Saturday, August 14, 2010

Coming Home

My daughter returns from her month-long stay with my mom in the Northeast on Tuesday—and I can’t wait. It was a strange period of “vacation” time without her. I was laid off from my job, fired by my boyfriend, and enjoyed considerably more alone time, and 30 Rock episodes, than one person should have to withstand. (Liz Lemon, I am you!...) I also slept really late a few times and was accepted into Loyola’s graduate Counseling program, so it wasn’t all bad. Overall, though, the feelings I routinely experienced during this time make me think of a practice that my stepfather used to indulge in: walking across hot coals barefoot while chanting cool moss…cool moss…

Today I bought a cute tablecloth so we can eat meals, which I will theoretically make instead of microwaving, at the dining room table (not in front of the TV/at the computer, as was the custom before she left). With the crystal candlesticks from my dad’s parents’, the table I have been hauling from place to place for years—and have egregiously under-utilized—suddenly looks warm and sweet…and I realize that the one thing I need in my life right now is some kind of domestic happiness. I want to embrace the love I have in my life, with my child, and be able to really feel and give love (the real and nurturing kind, not the kind that steals from you and makes you less-than), in my body and in the space I create around me.
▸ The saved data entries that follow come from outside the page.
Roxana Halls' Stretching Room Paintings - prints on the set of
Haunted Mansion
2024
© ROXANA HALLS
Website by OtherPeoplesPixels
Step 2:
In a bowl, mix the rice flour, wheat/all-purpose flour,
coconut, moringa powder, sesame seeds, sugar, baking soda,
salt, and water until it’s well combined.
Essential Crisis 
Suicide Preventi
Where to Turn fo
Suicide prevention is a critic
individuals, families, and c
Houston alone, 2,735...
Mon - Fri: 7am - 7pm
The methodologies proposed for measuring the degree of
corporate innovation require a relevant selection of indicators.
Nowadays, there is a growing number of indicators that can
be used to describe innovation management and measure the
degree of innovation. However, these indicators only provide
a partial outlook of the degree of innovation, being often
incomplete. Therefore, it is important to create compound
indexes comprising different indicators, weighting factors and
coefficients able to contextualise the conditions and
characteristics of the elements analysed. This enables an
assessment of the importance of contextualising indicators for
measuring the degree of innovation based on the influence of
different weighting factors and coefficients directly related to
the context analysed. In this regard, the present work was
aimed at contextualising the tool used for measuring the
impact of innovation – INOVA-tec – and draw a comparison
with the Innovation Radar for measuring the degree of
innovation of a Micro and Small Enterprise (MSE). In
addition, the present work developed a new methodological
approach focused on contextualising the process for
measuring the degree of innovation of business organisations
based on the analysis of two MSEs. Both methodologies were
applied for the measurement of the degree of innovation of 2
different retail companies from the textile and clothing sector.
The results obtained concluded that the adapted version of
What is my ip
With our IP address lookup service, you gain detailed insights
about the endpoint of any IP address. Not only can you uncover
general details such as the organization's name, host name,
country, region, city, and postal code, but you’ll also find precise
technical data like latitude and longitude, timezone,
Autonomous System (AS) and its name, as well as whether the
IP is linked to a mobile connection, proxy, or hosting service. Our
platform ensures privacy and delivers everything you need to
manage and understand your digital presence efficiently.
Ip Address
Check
This has always been the thing it is hardest for me to do; and I wonder why.

I keep trying to find a copy of the Laurie Colwin novel Family Happiness at used bookstores because I want to reread it. It’s about a woman who is split between her family, with whom she has a happy and secure connection, and her extramarital lover, who “gets” her like no one else; and chooses, in the end, to stay on both paths without ever having the two meet. Colwin’s writing is existentially comforting, nuanced, and buoyant and I need that now. I don’t think, though, I will be following the path(s) chosen by Polly Solo-Miller, the main character in the book. I want those two things together: a love, and home. Is it possible? I am going to hope. In the meantime, there is just a tablecloth. And three placemats.